„Etablierte Parteien sind herausgefordert“

Der NPD fehlt ein populistisches Thema, mit dem sie Wahlkampf machen könnte, sagt Hajo Funke, Politologe an der FU. Den Einzug der rechtsextremistischen Partei in einige Bezirksparlamente schließt er aber nicht aus

taz: Herr Funke, die NPD in Berlin hat sich für die Wahlen am 17. September frühzeitig in Stellung gebracht. Wie schätzen Sie die Erfolgsaussichten dieser Partei ein?

Hajo Funke: Begrenzt. Sie verfügt über ihr subkulturelles Milieu, besonders in einigen Ostberliner Ecken von Marzahn, Lichtenberg und Treptow-Köpenick. Dabei handelt es sich um ein rechtsextremes, gewaltbereites Milieu mit einem Szeneumfeld, das sich seit Anfang der 90er-Jahre entwickelt hat. Wenn es ein Thema gäbe wie Hartz IV, dann würde es zugunsten der NPD sicherlich auch Einbrüche in die Wählerschaft der anderen Parteien geben. Ein solches populistisches Thema fehlt der NPD momentan aber.

Dass die NPD in Berlin im Vergleich zu früher keine Altherrenpartei mehr ist, sondern von gewaltbereiten Kameradschaftsmitgliedern geleitet wird, erhöht ihre Chancen nicht?

In der rechten Szene, ja. Aber nicht in der breiten Wählerschaft. Darin unterscheidet sich Berlin zum Beispiel von Mecklenburg-Vorpommern, wo die NPD aktuellen Umfragen zufolge bei vier Prozent liegt.

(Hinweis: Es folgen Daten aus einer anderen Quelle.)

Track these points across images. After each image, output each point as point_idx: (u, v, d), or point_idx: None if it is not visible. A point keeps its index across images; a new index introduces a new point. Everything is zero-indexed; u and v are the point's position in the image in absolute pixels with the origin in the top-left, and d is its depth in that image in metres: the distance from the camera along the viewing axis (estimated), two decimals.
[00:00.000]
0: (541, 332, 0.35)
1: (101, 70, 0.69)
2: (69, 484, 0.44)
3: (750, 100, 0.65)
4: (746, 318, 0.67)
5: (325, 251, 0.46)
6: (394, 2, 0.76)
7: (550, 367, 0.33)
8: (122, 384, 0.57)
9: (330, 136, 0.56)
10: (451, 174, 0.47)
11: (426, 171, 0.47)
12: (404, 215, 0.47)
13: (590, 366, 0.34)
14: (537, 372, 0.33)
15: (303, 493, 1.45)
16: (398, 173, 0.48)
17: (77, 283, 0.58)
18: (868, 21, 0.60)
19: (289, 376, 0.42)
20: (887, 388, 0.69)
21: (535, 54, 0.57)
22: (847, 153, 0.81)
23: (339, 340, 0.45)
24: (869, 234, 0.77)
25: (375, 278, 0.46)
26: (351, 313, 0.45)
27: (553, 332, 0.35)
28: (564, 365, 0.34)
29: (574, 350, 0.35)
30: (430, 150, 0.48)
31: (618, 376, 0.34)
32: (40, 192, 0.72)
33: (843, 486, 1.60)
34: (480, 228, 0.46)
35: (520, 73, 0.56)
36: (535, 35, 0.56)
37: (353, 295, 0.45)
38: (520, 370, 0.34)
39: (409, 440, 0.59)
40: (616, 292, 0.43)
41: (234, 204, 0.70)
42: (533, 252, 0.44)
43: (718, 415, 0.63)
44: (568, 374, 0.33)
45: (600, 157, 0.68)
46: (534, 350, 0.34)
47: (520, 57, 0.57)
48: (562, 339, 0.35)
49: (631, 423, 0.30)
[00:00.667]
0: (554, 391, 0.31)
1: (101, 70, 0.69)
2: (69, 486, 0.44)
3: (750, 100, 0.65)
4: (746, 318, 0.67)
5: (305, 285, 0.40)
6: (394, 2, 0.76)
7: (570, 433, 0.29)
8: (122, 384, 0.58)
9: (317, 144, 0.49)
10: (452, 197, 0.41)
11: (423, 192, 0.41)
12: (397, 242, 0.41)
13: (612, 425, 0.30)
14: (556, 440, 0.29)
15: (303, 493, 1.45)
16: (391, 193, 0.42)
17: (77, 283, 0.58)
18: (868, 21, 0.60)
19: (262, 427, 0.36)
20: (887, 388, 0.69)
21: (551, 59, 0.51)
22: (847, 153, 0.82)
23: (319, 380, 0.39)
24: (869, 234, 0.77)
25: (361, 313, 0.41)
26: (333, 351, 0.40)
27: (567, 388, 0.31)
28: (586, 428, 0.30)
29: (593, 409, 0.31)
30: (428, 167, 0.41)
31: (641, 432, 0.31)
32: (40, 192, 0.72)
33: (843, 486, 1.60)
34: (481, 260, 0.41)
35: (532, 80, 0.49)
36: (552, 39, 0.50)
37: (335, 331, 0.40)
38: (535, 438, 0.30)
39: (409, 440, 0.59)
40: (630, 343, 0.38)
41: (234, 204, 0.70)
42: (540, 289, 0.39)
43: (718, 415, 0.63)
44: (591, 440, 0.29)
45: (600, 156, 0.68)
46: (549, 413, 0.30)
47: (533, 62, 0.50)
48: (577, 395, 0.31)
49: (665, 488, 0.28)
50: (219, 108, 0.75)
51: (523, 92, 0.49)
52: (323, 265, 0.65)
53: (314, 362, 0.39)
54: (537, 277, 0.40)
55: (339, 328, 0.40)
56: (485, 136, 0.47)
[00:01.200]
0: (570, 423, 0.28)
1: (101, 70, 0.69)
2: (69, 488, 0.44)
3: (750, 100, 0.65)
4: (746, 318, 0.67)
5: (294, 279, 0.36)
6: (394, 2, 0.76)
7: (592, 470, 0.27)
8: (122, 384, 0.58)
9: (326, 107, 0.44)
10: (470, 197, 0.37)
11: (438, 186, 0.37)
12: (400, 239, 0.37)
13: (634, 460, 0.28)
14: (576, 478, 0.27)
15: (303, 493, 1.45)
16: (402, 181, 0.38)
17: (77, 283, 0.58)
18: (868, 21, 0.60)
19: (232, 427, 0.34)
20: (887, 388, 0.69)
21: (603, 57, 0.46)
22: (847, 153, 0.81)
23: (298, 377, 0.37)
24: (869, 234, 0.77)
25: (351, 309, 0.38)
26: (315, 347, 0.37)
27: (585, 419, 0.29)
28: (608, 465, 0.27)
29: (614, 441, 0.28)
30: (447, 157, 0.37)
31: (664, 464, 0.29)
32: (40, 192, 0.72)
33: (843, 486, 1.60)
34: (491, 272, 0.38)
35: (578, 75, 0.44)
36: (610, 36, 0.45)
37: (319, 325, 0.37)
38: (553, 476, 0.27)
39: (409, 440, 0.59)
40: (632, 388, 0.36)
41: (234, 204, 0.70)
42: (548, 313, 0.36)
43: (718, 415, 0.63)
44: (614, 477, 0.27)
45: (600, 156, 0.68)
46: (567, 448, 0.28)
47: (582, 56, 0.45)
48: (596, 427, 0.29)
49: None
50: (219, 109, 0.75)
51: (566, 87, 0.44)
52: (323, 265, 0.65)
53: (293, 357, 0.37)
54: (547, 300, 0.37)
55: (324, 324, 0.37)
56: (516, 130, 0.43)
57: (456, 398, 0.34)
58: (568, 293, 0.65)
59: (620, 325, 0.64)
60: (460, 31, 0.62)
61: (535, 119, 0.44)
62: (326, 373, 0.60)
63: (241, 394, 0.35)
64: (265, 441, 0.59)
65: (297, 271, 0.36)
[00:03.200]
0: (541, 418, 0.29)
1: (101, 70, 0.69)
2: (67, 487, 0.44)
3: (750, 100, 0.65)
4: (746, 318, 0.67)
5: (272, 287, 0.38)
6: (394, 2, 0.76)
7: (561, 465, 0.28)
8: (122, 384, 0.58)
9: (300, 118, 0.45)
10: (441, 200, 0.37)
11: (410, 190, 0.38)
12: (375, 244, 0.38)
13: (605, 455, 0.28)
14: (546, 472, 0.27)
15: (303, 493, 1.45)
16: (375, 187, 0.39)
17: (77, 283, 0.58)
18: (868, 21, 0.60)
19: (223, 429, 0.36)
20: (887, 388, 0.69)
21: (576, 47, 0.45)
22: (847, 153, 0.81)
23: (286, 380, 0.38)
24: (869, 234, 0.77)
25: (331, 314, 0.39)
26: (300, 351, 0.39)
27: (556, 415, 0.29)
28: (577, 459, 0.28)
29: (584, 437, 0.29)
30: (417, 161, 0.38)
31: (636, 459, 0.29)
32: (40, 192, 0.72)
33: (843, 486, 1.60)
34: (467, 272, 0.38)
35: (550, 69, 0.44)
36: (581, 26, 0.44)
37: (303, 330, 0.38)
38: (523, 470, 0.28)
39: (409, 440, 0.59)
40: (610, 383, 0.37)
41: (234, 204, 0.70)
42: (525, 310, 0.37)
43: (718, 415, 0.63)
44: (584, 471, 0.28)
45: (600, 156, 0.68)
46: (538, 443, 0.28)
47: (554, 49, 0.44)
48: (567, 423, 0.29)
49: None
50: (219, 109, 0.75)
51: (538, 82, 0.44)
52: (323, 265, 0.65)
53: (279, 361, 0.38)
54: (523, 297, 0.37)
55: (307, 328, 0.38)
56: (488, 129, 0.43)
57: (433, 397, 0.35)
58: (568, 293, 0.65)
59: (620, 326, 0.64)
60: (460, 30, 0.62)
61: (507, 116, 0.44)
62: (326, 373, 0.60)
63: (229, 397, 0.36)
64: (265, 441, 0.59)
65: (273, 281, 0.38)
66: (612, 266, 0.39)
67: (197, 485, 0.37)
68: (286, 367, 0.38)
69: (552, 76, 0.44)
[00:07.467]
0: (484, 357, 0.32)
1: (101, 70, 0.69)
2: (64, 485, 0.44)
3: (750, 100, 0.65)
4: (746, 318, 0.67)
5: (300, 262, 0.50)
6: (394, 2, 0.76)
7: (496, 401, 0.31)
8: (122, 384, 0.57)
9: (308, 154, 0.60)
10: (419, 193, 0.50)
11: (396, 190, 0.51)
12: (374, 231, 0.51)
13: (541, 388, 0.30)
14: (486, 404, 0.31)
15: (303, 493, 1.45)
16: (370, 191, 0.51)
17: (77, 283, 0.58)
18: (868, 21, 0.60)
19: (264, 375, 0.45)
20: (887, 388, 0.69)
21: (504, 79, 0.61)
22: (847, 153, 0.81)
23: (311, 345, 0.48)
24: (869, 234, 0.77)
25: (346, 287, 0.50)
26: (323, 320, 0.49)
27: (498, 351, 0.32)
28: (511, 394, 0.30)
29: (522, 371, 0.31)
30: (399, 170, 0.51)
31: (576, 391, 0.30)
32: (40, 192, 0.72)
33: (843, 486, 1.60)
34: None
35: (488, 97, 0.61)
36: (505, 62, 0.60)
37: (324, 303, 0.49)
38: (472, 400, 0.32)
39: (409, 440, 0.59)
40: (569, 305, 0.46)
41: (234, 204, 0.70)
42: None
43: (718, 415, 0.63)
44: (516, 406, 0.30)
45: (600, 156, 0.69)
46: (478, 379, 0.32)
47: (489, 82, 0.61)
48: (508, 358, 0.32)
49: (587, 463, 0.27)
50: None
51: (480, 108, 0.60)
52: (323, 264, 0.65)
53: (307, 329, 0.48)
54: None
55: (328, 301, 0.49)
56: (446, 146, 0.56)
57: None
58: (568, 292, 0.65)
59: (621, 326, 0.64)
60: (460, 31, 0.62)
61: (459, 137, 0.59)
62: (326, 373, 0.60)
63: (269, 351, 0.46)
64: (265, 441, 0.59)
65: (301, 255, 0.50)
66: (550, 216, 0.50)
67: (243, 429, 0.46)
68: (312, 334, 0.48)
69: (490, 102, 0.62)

In Berlin ist die Diskussion im Umgang mit Rechtsextremismus wesentlich weiter entwickelt.

Die NPD hat bei den letzten Bundestagswahlen vor allem bei Jungwählern gepunktet. Nun wurde das Wahlalter für die BVV-Wahlen auf 16 Jahre gesenkt. Kommt das der NPD entgegen?

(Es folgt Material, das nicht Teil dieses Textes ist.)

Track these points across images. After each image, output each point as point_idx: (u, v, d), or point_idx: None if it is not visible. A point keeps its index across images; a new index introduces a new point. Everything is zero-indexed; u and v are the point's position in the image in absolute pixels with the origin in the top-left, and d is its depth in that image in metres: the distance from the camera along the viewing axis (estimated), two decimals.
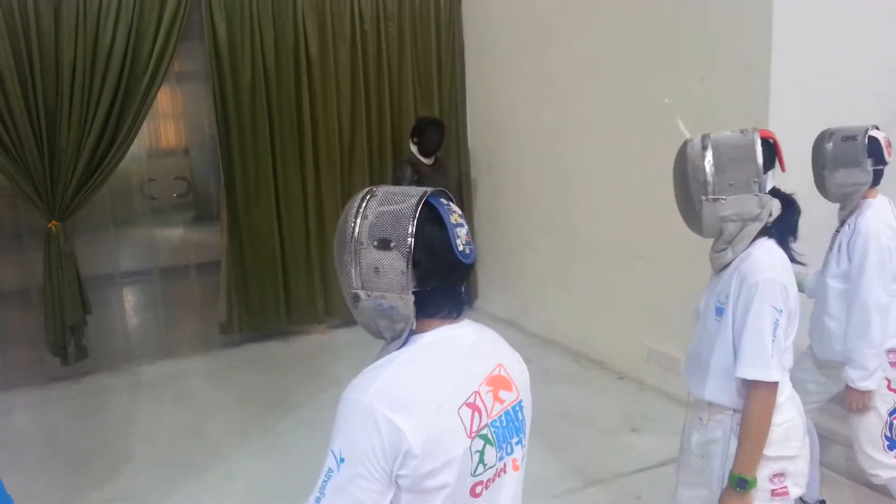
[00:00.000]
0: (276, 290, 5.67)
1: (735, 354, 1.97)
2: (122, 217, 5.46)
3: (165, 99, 5.58)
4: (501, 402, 1.29)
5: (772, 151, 1.98)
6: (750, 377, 1.92)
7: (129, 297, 5.69)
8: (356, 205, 1.25)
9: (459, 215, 1.25)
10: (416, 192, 1.24)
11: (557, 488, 3.47)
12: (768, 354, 1.90)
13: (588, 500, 3.42)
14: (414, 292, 1.22)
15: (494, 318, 6.00)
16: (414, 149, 5.37)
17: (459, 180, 6.34)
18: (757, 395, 1.92)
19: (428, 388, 1.20)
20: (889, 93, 4.06)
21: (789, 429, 2.01)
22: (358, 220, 1.23)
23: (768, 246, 1.99)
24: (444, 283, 1.25)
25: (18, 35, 4.54)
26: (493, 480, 1.26)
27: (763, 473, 1.96)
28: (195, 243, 5.89)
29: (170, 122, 5.74)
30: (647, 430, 4.08)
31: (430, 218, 1.22)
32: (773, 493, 1.98)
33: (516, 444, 1.31)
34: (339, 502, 1.16)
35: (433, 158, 5.42)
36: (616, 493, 3.46)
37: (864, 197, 2.75)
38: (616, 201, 4.73)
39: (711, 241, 2.14)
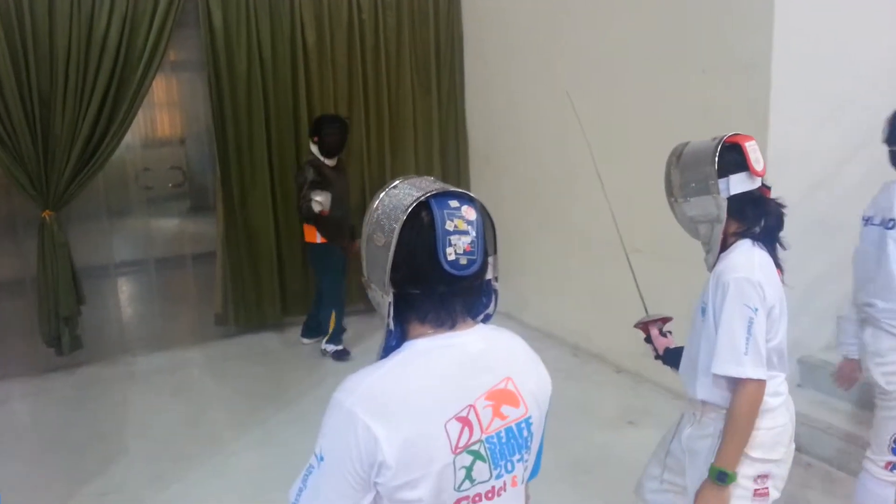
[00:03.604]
0: (271, 281, 5.64)
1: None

Die Bereitschaft, die NPD zu wählen, ist unter jungen Menschen zwar höher. Aber auch das würde ich nicht überbewerten. Wir haben in Berlin eine politische Landschaft, die das Frustgefühl vieler junger Menschen ein Stück weit kompensiert: Im Westen durch die Opposition anderer Parteien, etwa der Grünen, im Osten durch die starke Verankerung der Milieupartei PDS.

Die Dreiprozenthürde könnte die NPD in einigen Ostbezirken dennoch überspringen. Welche Auswirkungen wird es haben, wenn Rechtsextremisten in den Bezirksparlamenten sitzen?

Sie werden soziale Themen ansprechen. Oder sie werden fremdenfeindliche Agitation betreiben. Probleme finden sich in der Stadt genug, die sie ausnutzen könnten. Dann hängt es sehr stark davon ab, ob die anderen Parteien glaubhaft vermitteln können, dass sie die sozialen Probleme ernsthaft angehen.

Wollen Sie damit sagen, ein Einzug der NPD könnte dazu führen, dass die etablierten Parteien sich mehr Mühe geben müssen?

So weit würde ich nicht gehen. Aber die etablierten Parteien sind herausgefordert. Das haben wir in Sachsen gesehen. Es dauerte einige Monate, bis die demokratischen Parteien sich zusammengerauft hatten, um geschlossen gegen die NPD vorzugehen. Diesen langen Lernprozess sollte man verkürzen und von vornherein sagen: Wir machen mit der NPD keine gemeinsame Sache. Im Übrigen: Auch die Republikaner saßen mal in Bezirksparlamenten. Von ihnen war binnen kurzer Zeit nichts mehr zu hören.